[The Pirates of Malabar, and An Englishwoman in India Two Hundred Years Ago by John Biddulph]@TWC D-Link bookThe Pirates of Malabar, and An Englishwoman in India Two Hundred Years Ago CHAPTER I 12/40
During the next ten years the losses caused by the pirates were prodigious. Ovington mentions that at St.Helena (1689) they were told, by a slaver, of three pirates, two English and the other Dutch, so richly laden with booty that they could hardly navigate their ships, which had become weather-beaten and unseaworthy from their long cruises off the Red Sea mouth.

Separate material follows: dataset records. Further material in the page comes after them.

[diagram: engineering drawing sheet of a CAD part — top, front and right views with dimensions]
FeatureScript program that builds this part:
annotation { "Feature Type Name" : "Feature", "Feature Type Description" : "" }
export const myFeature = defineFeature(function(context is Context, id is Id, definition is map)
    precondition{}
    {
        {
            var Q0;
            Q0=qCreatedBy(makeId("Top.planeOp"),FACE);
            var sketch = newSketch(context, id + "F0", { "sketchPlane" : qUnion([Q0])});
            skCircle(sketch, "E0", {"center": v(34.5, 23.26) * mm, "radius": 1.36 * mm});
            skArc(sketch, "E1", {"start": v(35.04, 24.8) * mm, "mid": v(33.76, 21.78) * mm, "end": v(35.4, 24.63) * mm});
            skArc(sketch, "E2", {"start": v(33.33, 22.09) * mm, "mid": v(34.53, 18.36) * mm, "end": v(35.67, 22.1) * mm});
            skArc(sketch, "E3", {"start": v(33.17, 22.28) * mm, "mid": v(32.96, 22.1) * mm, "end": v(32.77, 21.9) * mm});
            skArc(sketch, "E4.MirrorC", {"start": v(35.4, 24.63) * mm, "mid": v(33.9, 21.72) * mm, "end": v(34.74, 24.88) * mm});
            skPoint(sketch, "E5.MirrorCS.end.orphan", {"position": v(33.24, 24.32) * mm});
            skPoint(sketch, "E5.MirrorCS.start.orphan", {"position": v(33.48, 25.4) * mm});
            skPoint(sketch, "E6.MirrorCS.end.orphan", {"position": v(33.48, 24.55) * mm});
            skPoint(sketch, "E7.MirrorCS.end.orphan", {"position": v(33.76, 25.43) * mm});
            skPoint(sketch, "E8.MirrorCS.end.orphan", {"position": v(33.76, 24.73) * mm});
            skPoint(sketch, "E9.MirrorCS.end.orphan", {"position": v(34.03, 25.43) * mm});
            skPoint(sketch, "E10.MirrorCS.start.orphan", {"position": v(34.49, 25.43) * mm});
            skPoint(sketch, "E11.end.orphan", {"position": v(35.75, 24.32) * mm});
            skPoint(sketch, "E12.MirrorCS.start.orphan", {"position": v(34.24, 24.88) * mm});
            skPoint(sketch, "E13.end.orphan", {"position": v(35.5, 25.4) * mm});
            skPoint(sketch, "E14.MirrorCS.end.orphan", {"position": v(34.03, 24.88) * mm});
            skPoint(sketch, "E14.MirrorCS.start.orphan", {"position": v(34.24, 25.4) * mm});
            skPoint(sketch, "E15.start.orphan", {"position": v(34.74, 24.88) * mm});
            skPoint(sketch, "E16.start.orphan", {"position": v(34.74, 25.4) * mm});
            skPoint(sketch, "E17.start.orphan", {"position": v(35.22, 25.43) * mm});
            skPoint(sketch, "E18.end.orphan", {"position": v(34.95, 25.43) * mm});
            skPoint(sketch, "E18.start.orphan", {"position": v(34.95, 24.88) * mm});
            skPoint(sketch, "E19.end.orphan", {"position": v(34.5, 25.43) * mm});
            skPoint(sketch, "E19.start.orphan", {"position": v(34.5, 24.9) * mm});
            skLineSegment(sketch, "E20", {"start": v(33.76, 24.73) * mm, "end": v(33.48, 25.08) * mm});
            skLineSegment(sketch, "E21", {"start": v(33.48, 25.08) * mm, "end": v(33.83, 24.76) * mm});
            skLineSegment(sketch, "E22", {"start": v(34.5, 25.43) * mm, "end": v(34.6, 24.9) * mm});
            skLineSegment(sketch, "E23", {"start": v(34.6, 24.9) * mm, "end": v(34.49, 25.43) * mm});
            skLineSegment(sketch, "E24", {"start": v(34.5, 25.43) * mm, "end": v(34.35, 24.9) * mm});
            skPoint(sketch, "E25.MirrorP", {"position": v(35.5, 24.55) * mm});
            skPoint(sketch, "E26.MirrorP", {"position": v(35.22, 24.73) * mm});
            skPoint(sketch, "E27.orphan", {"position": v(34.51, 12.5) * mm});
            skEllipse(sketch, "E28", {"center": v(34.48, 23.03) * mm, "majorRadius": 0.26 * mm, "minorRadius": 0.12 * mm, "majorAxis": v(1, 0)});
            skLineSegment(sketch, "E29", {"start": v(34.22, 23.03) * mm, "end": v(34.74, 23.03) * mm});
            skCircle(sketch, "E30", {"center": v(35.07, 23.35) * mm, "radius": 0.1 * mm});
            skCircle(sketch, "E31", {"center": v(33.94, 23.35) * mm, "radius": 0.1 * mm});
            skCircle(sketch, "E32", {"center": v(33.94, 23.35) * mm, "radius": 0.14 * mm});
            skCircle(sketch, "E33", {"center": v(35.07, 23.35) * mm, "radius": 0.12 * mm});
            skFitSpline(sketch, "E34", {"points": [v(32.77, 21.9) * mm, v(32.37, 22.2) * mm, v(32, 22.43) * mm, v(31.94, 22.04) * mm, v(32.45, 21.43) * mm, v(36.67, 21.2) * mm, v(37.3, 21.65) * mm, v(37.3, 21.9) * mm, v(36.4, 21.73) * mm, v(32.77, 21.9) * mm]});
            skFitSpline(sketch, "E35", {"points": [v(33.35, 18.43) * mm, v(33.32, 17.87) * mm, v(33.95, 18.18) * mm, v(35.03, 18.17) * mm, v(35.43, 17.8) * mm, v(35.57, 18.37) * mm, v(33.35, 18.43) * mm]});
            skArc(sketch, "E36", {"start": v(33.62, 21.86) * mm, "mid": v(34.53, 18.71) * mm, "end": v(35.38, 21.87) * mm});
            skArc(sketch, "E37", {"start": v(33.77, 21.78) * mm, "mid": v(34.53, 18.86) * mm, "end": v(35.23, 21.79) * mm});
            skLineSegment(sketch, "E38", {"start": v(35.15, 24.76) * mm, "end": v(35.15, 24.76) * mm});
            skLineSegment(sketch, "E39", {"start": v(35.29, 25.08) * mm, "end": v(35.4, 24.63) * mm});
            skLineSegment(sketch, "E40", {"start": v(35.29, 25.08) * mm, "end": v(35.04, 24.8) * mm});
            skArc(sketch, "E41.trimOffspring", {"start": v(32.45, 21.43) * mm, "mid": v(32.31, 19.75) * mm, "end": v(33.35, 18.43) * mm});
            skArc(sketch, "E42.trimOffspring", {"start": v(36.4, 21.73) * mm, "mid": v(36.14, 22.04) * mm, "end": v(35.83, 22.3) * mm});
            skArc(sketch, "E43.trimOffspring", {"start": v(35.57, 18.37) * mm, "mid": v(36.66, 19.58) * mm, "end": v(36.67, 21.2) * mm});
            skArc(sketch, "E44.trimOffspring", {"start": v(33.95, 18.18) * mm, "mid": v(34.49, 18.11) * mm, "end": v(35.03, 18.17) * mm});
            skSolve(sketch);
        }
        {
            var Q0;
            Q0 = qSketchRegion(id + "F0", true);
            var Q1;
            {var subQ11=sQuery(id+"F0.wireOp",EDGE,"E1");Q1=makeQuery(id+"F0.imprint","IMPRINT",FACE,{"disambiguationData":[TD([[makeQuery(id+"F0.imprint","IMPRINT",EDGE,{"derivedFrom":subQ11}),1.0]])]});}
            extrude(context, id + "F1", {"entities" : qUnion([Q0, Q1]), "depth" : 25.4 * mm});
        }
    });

Their worn-out canvas sails were replaced with double silk. "They were prodigal in the expences of their unjust gain, and quenched their thirst with Europe liquor at any rate this Commander (the slaver) would put upon it; and were so frank both in distributing their goods, and guzzling down the noble wine, as if they were both wearied with the possession of their rapine, and willing to stifle all the melancholy reflections concerning it." Such an account was bound to fire the imagination of every seaman who heard it. The number of pirates was increased by the interlopers, merchant adventurers trading without a licence, who, like John Hand, when they failed to get cargoes, plundered native ships.
Their proceedings were imitated by the permission ships, vessels that held the Company's licence for a single voyage.
Not seldom the crews of interlopers and permission ships rose and seized the vessel against the will of their owners and commanders and hoisted the Jolly Roger.
Commissions were granted to the East India Company's commanders to seize interlopers; but the interlopers, as a rule, were remarkably well able to take care of themselves.